[Instruções do exercício]
Prossiga com o texto sobre o treinamento da mente, começando logo após a última frase apresentada.

Os tibetanos dizem que, quando dormimos, não devemos fazer como um boi, que simplesmente deita e pronto. Antes de nos deitarmos, devemos fazer três prostrações para reafirmar o ideal bodhichitta e a direção segura que tomamos na vida. Se dormirmos com a aspiração de “Que eu durma para descansar e continuar nesta direção”, até mesmo uma noite de sono torna-se um ato extraordinário.

(10) Aja com pureza, seja imparcial em relação aos objetos

Isto significa que devemos treinar com todos os seres, e não apenas com nossos amigos e parentes. Este ponto é parecido com o ponto seis. E isso aplica-se também aos animais. Algumas pessoas são muito gentis com gatos e cachorros, mas nem tanto com insetos e roedores. Isso é ser parcial. Somos gentis com os animais que gostamos, mas tratamos com desdém e hostilidade os que não gostamos.

É difícil, mas quando falamos em levar todos os seres à iluminação, é importante percebermos que nenhum ser tem em sua atual forma de renascimento uma identidade inerente e permanente. Ninguém é inerentemente humano, ou barata, ou homem ou mulher. Todos temos um continuum mental sem começo, e todos já renascemos de inúmeras formas diferentes, dependendo de nosso karma. É claro que, no nível convencional, temos que nos relacionar com os outros em sua forma atual — como humano, cachorro ou barata — mas, em um nível mais profundo, vemos que todos têm uma natureza búdica. Todos podem ter sido nossa mãe na última vida, e talvez na próxima também serão. Assim, podemos começar a estender nossa prática para todos os seres.

O desejo de cuidar e beneficiar os outros precisa estar acoplado à compreensão da mente sem começo e da natureza búdica. É por isso que a prática de preocupar-se com os outros e superar o egoísmo começa com a equanimidade, vendo todos os seres como nossas mães. Isso nos remete à mente sem começo e a sermos todos iguais sob esta perspectiva.

(11) Aprecie [aplicar] o treinamento amplo e profundo a tudo

Treinar a mente significa treiná-la em relação a tudo — inclusive a objetos inanimados. Não devemos ficar com raiva de pessoas, mas também não devemos ter raiva do carro quando não pega, ou do ônibus quando se atrasa. Precisamos evitar nos apegarmos a pessoas, mas também a sorvete e dinheiro. E precisamos fazer isso de coração, não apenas superficialmente.

(12) Sempre medite naqueles que considera [próximos]

Precisamos aplicar essas práticas ao nosso relacionamento com os pais e as pessoas com quem vivemos. Em geral, as pessoas meditam gerando amor por todos os seres, mas não conseguem suportar nem mesmo seus pais! Por isso, este ponto é muito importante e precisamos nos esforçar em treiná-lo. Precisamos treinar com as pessoas com quem temos uma conexão forte e também com as que sentimos forte atração ou aversão à primeira vista, pois isso indica uma forte conexão kármica.

[Dados de origem]
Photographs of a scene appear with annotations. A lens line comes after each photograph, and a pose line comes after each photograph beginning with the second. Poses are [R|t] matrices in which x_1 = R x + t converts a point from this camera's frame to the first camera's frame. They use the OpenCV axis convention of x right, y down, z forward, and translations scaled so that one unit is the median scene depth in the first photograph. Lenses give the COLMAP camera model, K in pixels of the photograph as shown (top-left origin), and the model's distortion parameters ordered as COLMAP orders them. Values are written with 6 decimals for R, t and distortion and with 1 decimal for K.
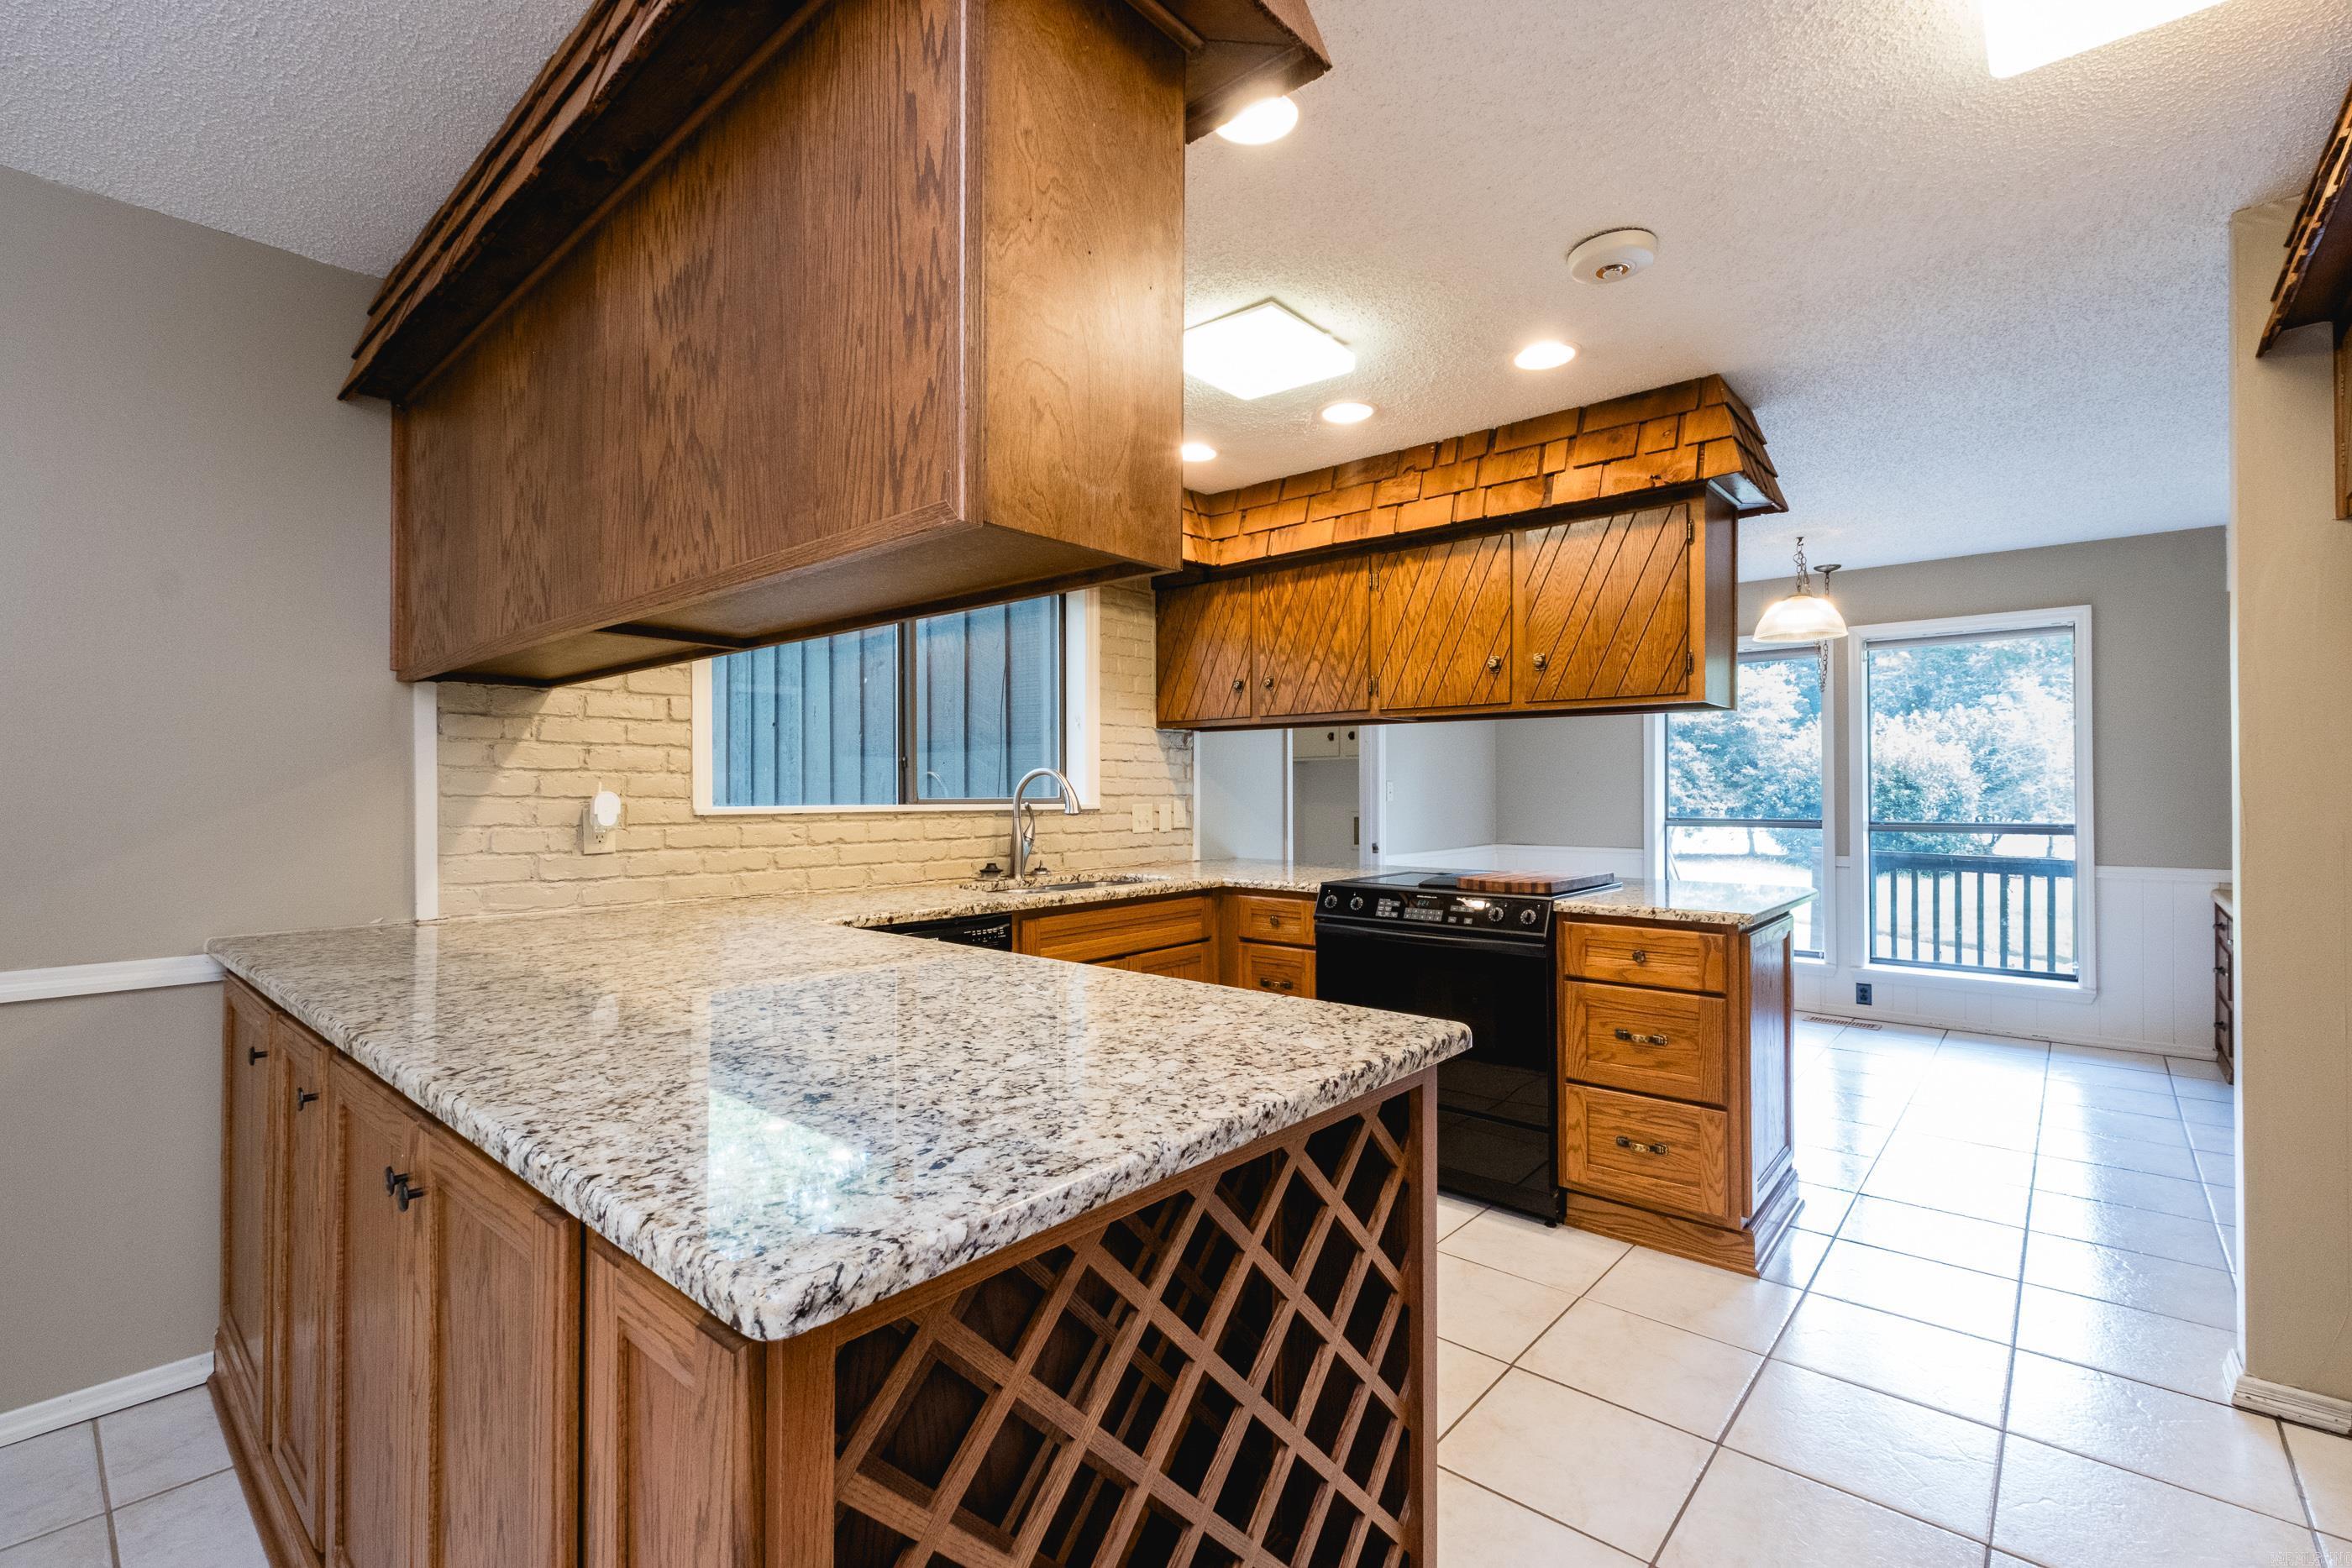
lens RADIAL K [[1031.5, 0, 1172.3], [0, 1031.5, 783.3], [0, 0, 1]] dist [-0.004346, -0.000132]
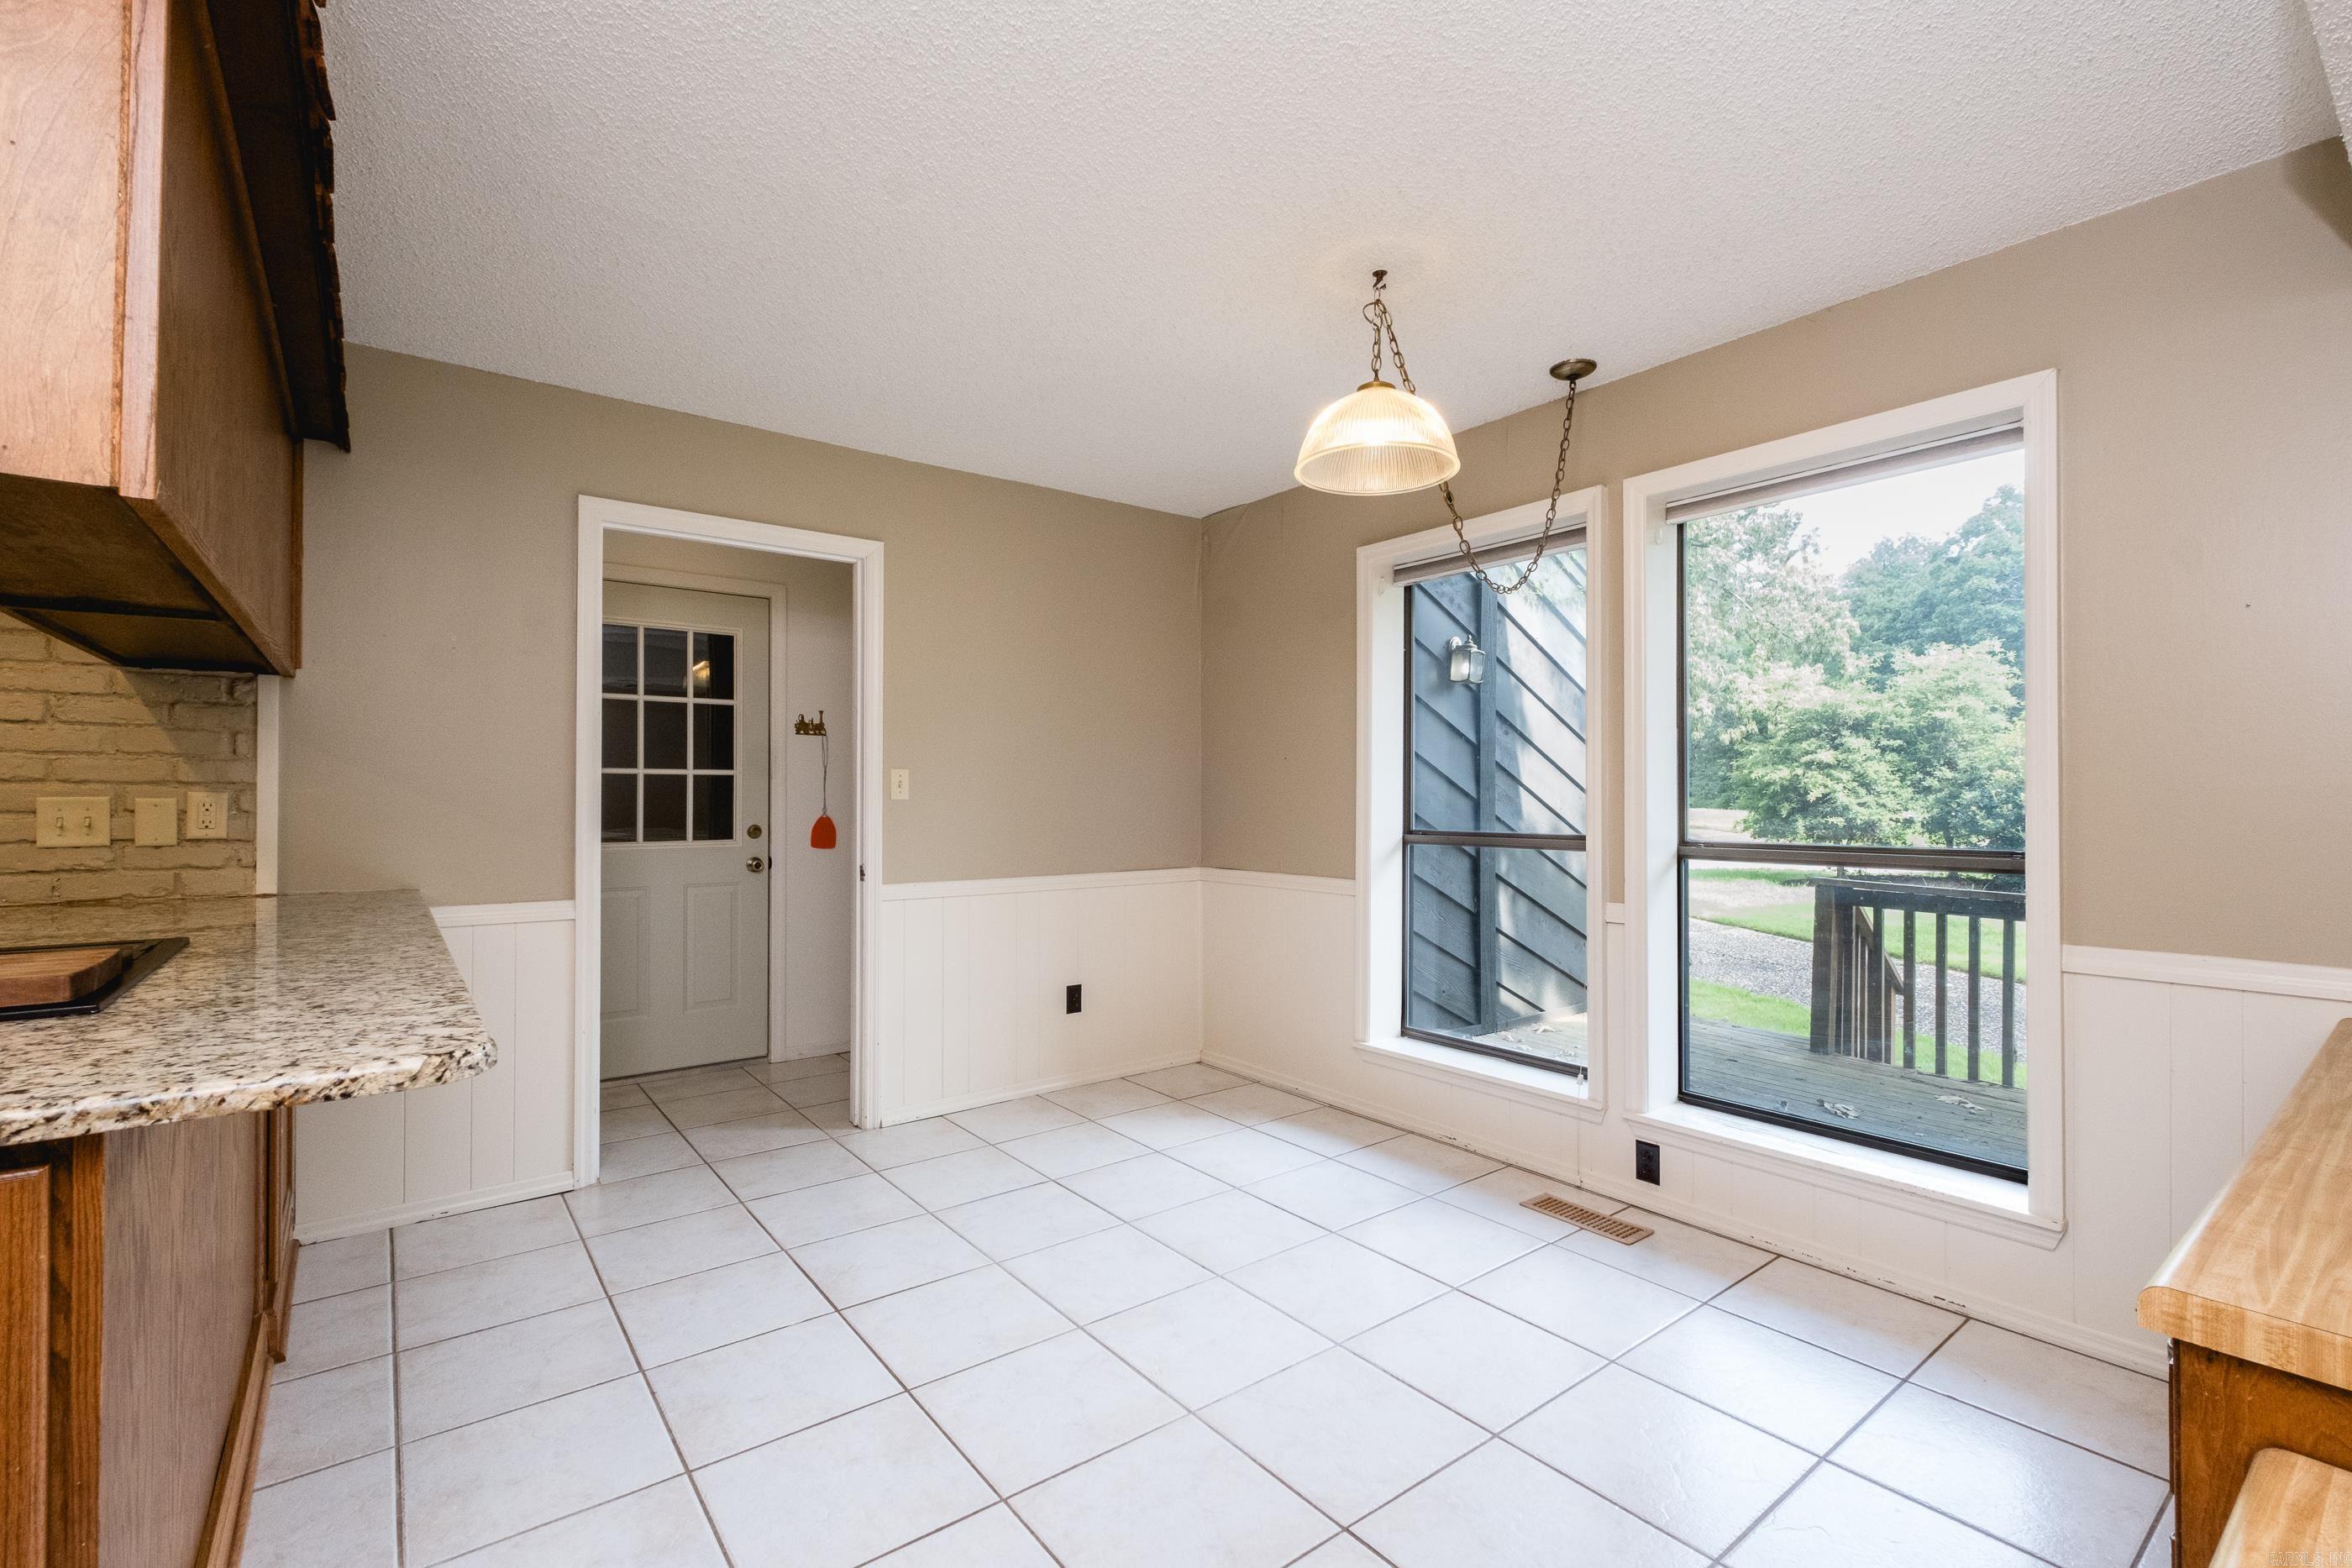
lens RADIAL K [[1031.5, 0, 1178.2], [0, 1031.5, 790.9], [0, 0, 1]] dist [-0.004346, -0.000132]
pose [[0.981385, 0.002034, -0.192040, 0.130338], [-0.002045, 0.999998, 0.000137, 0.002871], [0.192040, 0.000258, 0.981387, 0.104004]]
==
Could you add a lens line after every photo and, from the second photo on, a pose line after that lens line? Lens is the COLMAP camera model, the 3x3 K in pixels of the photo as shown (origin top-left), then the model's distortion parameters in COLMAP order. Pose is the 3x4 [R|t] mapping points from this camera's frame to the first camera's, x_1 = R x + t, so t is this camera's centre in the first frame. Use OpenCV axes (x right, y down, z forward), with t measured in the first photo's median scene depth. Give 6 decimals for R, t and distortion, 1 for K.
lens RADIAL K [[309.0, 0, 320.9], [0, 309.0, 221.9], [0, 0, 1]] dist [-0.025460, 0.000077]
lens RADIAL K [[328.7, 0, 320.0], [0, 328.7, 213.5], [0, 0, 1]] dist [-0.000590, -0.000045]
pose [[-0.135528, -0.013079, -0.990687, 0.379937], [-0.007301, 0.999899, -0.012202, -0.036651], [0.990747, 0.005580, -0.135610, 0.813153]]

[Área de resposta]
(13) Não dependa de outras condições

O que quer que aconteça, precisamos sempre trabalhar nossa atitude. Se esperarmos até encontrarmos as condições perfeitas para praticar, esperaremos para sempre. Um dos grandes mestres tibetanos disse que quando as coisas vão bem mostramos nossa face espiritual, e quando vão mal mostramos nossa verdadeira face.

Tudo vai muito bem quando está bem, mas quando a situação complica, muitas pessoas ficam deprimidas e começam a beber, ao invés de recorrerem às suas práticas. Independente de como as coisas estiverem, precisamos nos manter firmes na prática.

Nagarjuna disse que não podemos simplesmente ser pescados do samsara por um pescador e colocados para fora.Os grandes budas e lamas não conseguem simplesmenteextrair-nos das situações difíceis, mas conseguem nos ajudar e inspirar.Não podem, com um estalar de dedos,livrar-nos do egoísmo e dos problemas. Precisamos nos esforçar e caminhar com nossos próprios pés. Se esperarmos que nosso guru resolva tudo e não fizermos coisa alguma, nada vai acontecer.

(14) Pratique, principalmente agora

Certa vez, um lama disse que não devemos agir como turistas nos samsara, achando que temos muito tempo e que podemos passear e experimentar tudo. Não podemos! Precisamos trabalhar em nossas atitudes agora, nos esforçar, desenvolver bodhichitta e atingir a iluminação.

Ajuda imaginar que estamos apenas tirando umas férias dos reinos inferiores. Estamos em um pequeno intervalo da nossa existência como barata ou cachorro. Portanto, temos que usar bem este tempo. Ao invés de nos envolvermos em assuntos mundanos, que aumentam nosso egoísmo, nosso interesse principal deve ser o dharma e a superação do egoísmo.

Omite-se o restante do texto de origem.